Scholars are proposing a solution for rehabilitating people with disabilities through the metaverse.
Although the metaverse concept is yet to take shape fully, several researchers have already begun to propose a wide range of applications for innovation. Most recently, students from the School of Arts in the Department of Science and Humanities at the University of Sao Paulo revealed that they are studying a medical use case for the metaverse. Coordinated by Carlos Monteiro, Professor of Physical Education and Health, the group explores ways the metaverse can help rehabilitate people with disabilities.
In one of the recent studies published by the group, findings revealed that applying tasks in virtual reality via rehabilitation through telehealth helped improve the performance of patients living with cerebral palsy.

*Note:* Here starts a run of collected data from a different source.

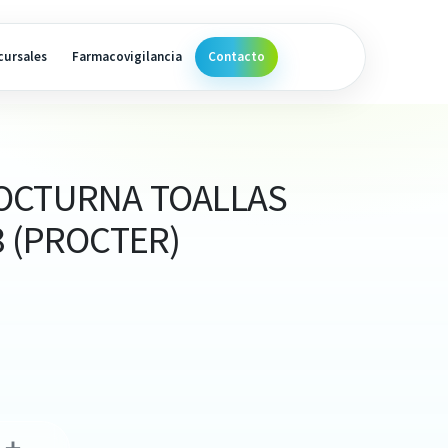
cursales
Farmacovigilancia
Contacto
OCTURNA TOALLAS
8 (PROCTER)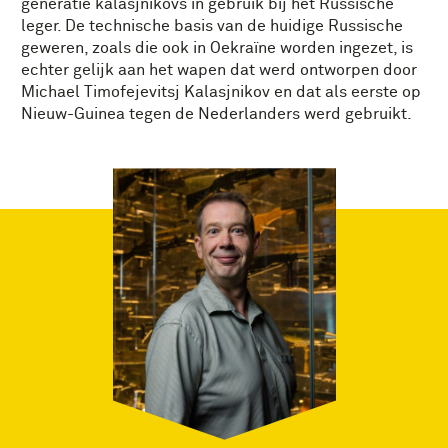
generatie kalasjnikovs in gebruik bij het Russische
leger. De technische basis van de huidige Russische
geweren, zoals die ook in Oekraïne worden ingezet, is
echter gelijk aan het wapen dat werd ontworpen door
Michael Timofejevitsj Kalasjnikov en dat als eerste op
Nieuw-Guinea tegen de Nederlanders werd gebruikt.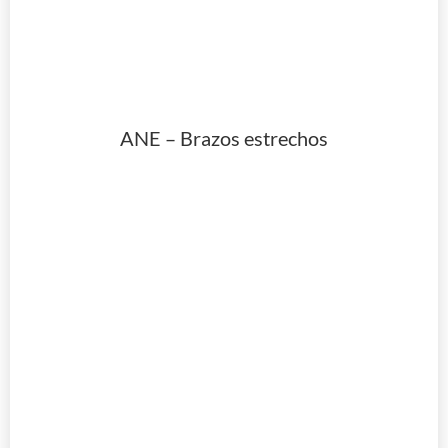
ANE – Brazos estrechos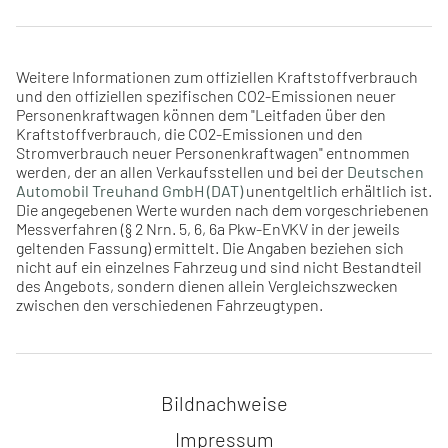
Weitere Informationen zum offiziellen Kraftstoffverbrauch
und den offiziellen spezifischen CO2-Emissionen neuer
Personenkraftwagen können dem "Leitfaden über den
Kraftstoffverbrauch, die CO2-Emissionen und den
Stromverbrauch neuer Personenkraftwagen" entnommen
werden, der an allen Verkaufsstellen und bei der
Deutschen
Automobil Treuhand GmbH (DAT)
unentgeltlich erhältlich ist.
Die angegebenen Werte wurden nach dem vorgeschriebenen
Messverfahren (§ 2 Nrn. 5, 6, 6a Pkw-EnVKV in der jeweils
geltenden Fassung) ermittelt. Die Angaben beziehen sich
nicht auf ein einzelnes Fahrzeug und sind nicht Bestandteil
des Angebots, sondern dienen allein Vergleichszwecken
zwischen den verschiedenen Fahrzeugtypen.
Navigation überspringen
Bildnachweise
Impressum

The study also revealed that these tasks helped encourage patients to engage in physical activity, even during the COVID-19 pandemic.
The group conducted the study in 2020, between March and June, and forty-four people participated. The analysis focused on rehabilitating people with cerebral palsies through telehealth using virtual reality solutions. Due to the worldwide lockdown resulting from the pandemic, it was impossible to carry out traditional therapy during that period.

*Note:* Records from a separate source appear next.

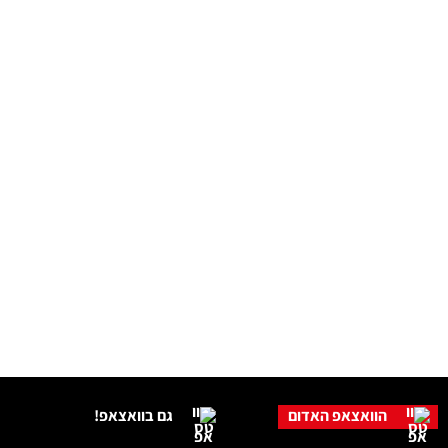
הוואצאפ האדום
גם בוואצאפ!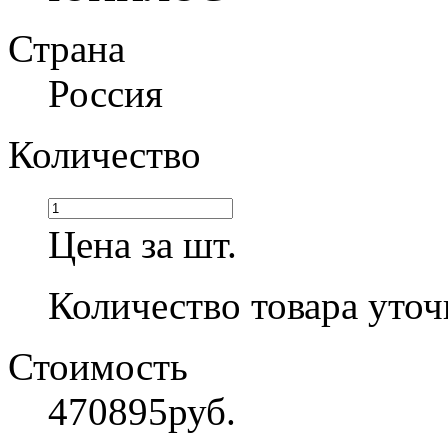
Страна
Россия
Количество
Цена за шт.
Количество товара уточ
Стоимость
470895
руб.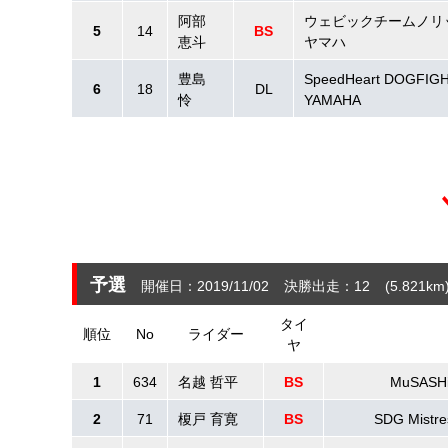
阿部
ウェビックチームノリ
5
14
BS
恵斗
ヤマハ
豊島
SpeedHeart DOGFIG
6
18
DL
怜
YAMAHA
予選
開催日：2019/11/02
決勝出走：12
(5.821
km
タイ
順位
No
ライダー
ヤ
1
634
名越 哲平
BS
MuSASH
2
71
榎戸 育寛
BS
SDG Mistr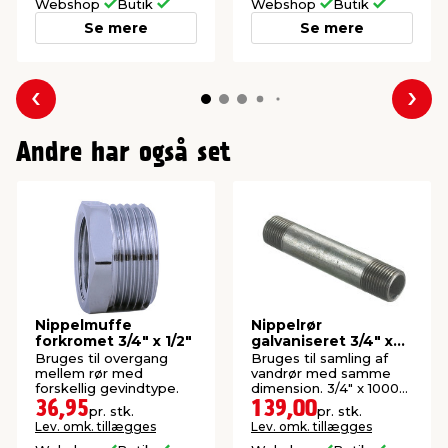
Webshop
Butik
Webshop
Butik
Se mere
Se mere
Forrige
Næs
Andre har også set
Nippelmuffe
Nippelrør
forkromet 3/4" x 1/2"
galvaniseret 3/4" x
1000 mm
Bruges til overgang
Bruges til samling af
mellem rør med
vandrør med samme
forskellig gevindtype.
dimension. 3/4" x 1000
mm.
36,95
139,00
pr. stk.
pr. stk.
Lev. omk. tillægges
Lev. omk. tillægges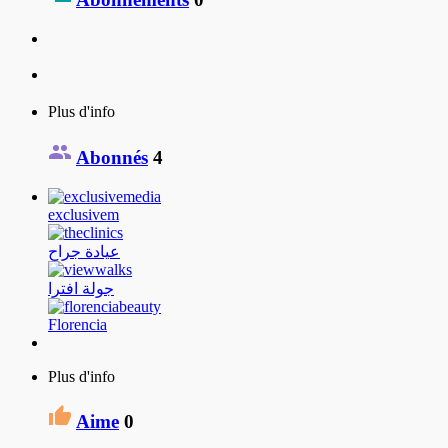
Plus d'info
Abonnés
4
exclusivem
عيادة جراح
جولة افترا
Florencia
Plus d'info
Aime
0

Participants were guided through the recommended practices by a researcher working remotely and another physically present. One of the activities which the group developed was a game that involved catching colored balls. The patients were required to catch the balls as they fell by moving their bodies, and the machine’s camera was responsible for tracking and detecting their movements. Since people with cerebral palsy suffer from motor disorders, the primary objective of the game was to help improve patients’ motor performance.
The group evaluated different parameters, including patients’ tiredness, motor performance, motivation, and satisfaction. Muscle fatigue, cardio reactions, the correctness of participants’ answers, and how precise their movements were helped the group complete their evaluations.
Although game performance did not improve as desired, the participants received the game positively and hoped to continue using it in future restorative sessions. According to Monteiro, the people positively responded to continuing their rehabilitation in virtual environments.
While Monteiro and his study group performed research using the metaverse, they used a non-immersive variant of the concept, a version that does not require using VR glasses. The group’s metaverse solution only needed a computer or smartphone and a reliable internet connection. With these, participants could carry out their tasks, saving them the cost of building immersive metaverse environments or buying expensive virtual reality headsets and glasses.
Using a non-immersive version of the metaverse has more perks. It allows the therapist to attend to multiple patients simultaneously and enables the rapid adoption of this specific treatment. However, Monteiro believes that the metaverse does not seek to replace traditional rehabilitation procedures.
Presently, the group is expanding its studies to include people with other disabilities like Down Syndrome and people who are autistic. People living with autism had to interact with the metaverse using avatars, and the group recorded another positive reception of the platform. The study group will look to develop avatars further so that they can move in sync with the patients.